Marais’ conduct has been in the spotlight throughout his tenure and Oberholzer, in a letter to the clubs, revealed that at the time of his appointment Western Province Rugby was in such a dire operational and financial position it was trading whilst ‘factually insolvent’.


In his letter, Oberholzer confirmed that an ‘update meeting’ with the clubs will be convened during the last week of February or early March 2022.

It is at this meeting that the SARU administrator can expect to be roasted by some members of the union’s 90-odd clubs.

Oberholzer’s letter is in response to communications from some clubs, who are demanding ‘action’ and ‘answers’ from the administrator.

One of the more significant demands is that Marais formally is declared a ‘delinquent’ for his actions and that he be ‘barred’ from any involvement in the game in the future.


Oberholzer, in his response, touched on a number of the requests from the clubs – which are also likely to be raised again when they interrogate Oberholzer at the ‘update meeting’.


Very high on the priority list is the move from Newlands to the Cape Town Stadium by the union’s professional teams – Western Province and the Stormers.

The administrator made it clear the Heads of Agreement and the commercial arrangement set out therein “do not adequately deal with revenue optimization nor cost reduction for Western Province Rugby”.

“In light of this, I have asked the City of Cape Town and Cape Town Stadium for an opportunity to review the commercial terms set out in the HoA and look for a way to secure the long term best interest of all parties,” Oberholzer said in his letter.

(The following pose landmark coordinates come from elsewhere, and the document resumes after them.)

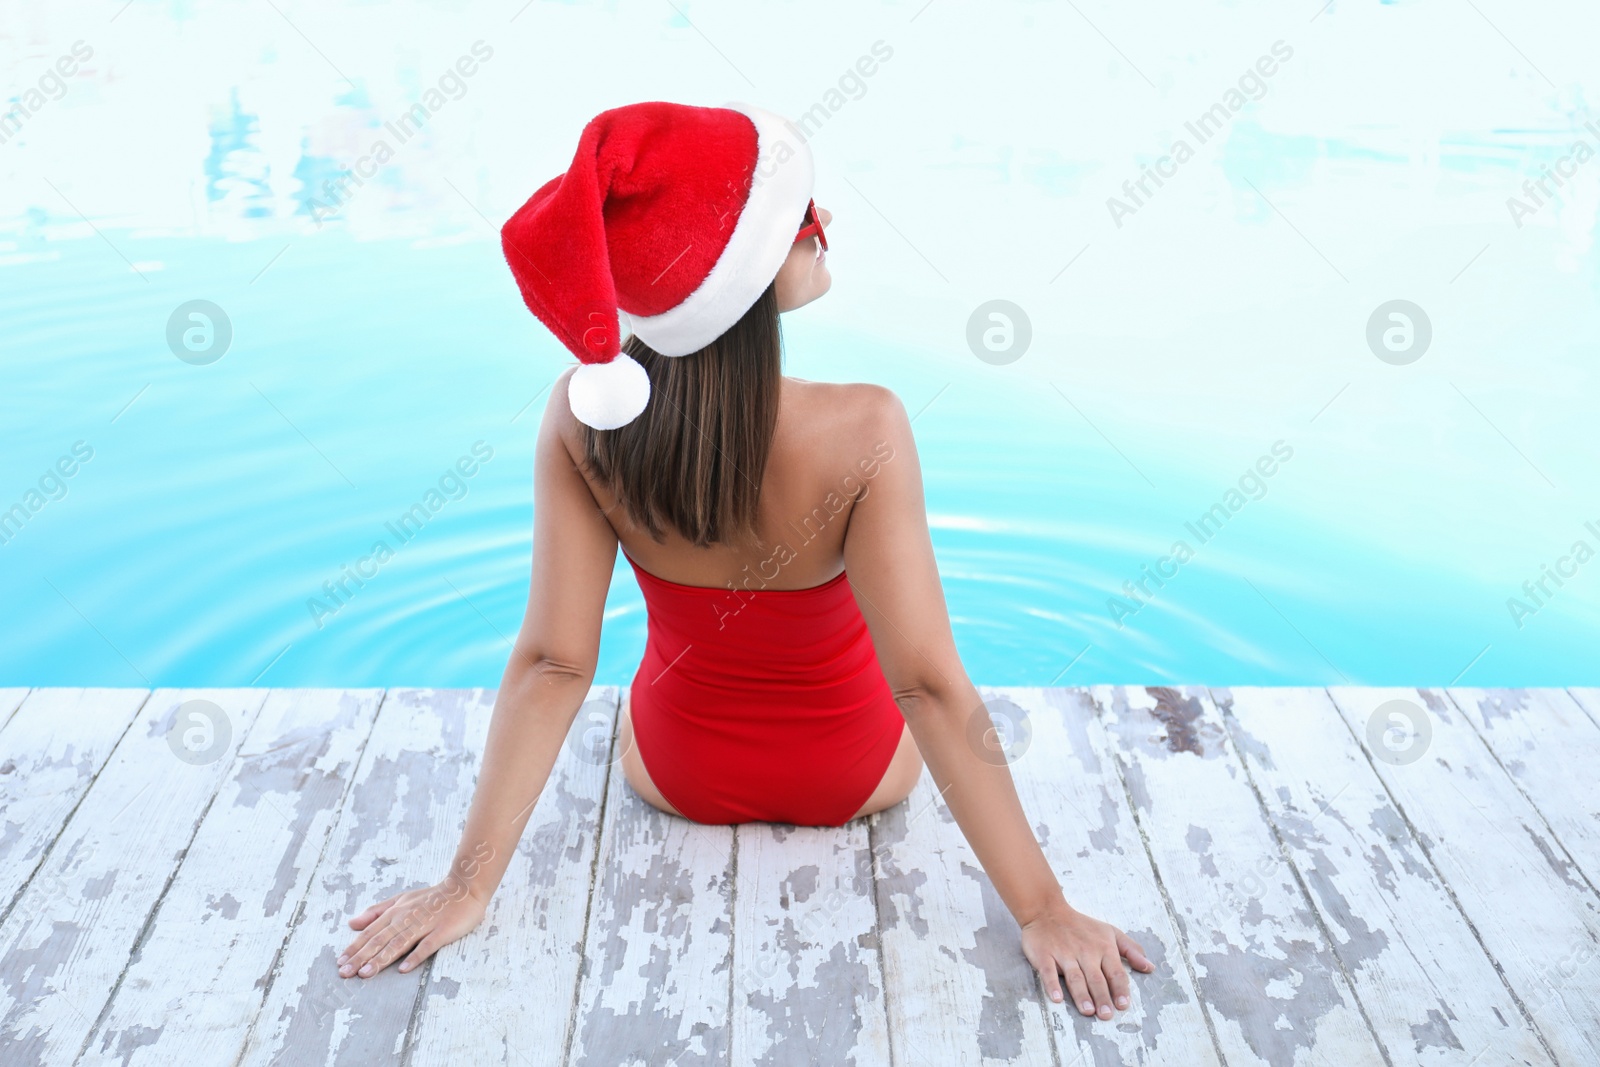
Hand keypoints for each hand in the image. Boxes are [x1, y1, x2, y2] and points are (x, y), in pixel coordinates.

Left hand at [337, 874, 487, 978]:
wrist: (465, 888)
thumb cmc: (432, 897)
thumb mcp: (401, 899)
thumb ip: (376, 912)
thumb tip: (352, 924)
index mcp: (396, 911)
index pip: (371, 932)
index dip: (355, 947)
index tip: (340, 962)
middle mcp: (407, 918)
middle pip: (381, 939)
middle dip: (361, 957)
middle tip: (346, 973)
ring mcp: (425, 924)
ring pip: (399, 943)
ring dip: (382, 959)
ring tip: (366, 973)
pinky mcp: (442, 931)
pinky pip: (427, 945)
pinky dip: (415, 956)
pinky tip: (404, 968)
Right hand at [1018, 900, 1154, 1018]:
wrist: (1047, 911)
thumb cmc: (1081, 926)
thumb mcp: (1110, 932)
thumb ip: (1131, 950)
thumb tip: (1149, 967)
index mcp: (1103, 947)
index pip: (1115, 972)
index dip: (1120, 989)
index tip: (1123, 1005)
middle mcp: (1085, 951)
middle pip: (1096, 978)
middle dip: (1102, 997)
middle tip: (1106, 1015)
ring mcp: (1064, 953)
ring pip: (1075, 977)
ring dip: (1081, 994)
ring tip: (1088, 1011)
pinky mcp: (1045, 955)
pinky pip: (1048, 972)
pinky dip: (1052, 985)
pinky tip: (1057, 998)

The ongoing and polemical property battle is another conundrum Oberholzer is wrestling with – admitting that there is ‘more than one party’ that are laying claim to the rights to these properties.

The union’s properties are currently bonded to the Flyt/Dreamworld group to the tune of ZAR150-million to ZAR200-million (depending on which group’s lawyers are speaking).

Staytus Cape (Pty) Ltd also believes they have a binding contract with the union to settle ALL the WPRFU loans, mortgages, claims and the pending litigation in one transaction. They will then develop the Newlands properties.

“I am in the process of providing the guidelines for a viable way forward regarding the sale of the fixed property,” Oberholzer told the clubs, adding: “This includes obtaining an independent objective value of the properties and looking for a way fair forward that optimizes the value and benefit to Western Province Rugby.”

It is also clear from the letter that the union is unable to continue maintaining the Newlands pitch, hence the need to get a better deal for the use of the Cape Town Stadium.

“The costs of maintaining the Newlands pitch is in excess of ZAR150,000.00 per month.

“Given the predicament that Western Province Rugby finds itself in, the cost of ongoing maintenance of an unused pitch cannot be accommodated.

“The deterioration of the pitch should not impact on the value of the proposed property transaction as it may well not be a sport code development in future.”

He added that attracting a suitable equity partner for the professional arm, Western Province Professional Rugby (Pty) Ltd, is also linked to a move to Cape Town Stadium on terms that would be acceptable to an investor.

Oberholzer also had to untangle a number of very sensitive HR issues.

“They all have been dealt with, bar one,” he said, without mentioning which case is outstanding.

“In terms of outstanding legal cases, most of these matters have been settled or resolved.

“Western Province Rugby is seeking costs awards in certain civil matters.”

He added that he is also looking into the union’s structures, reviewing the ‘organogram’.


“I am guided by the mandate to act in the best interest of Western Province Rugby – this includes ‘righting the ship’ and making recommendations to secure the way forward with a property partner and an equity partner in a sustainable manner.

“My mandate is not retrospective.

“The mandate is not aimed at redressing the past – it is aimed at solutions for the future.”

Oberholzer admitted there may be “consequences” as a result of past actions, but these will need to be addressed as part of a separate mandate.

“I look forward to constructive engagement, objective discussions and positive outcomes for all.”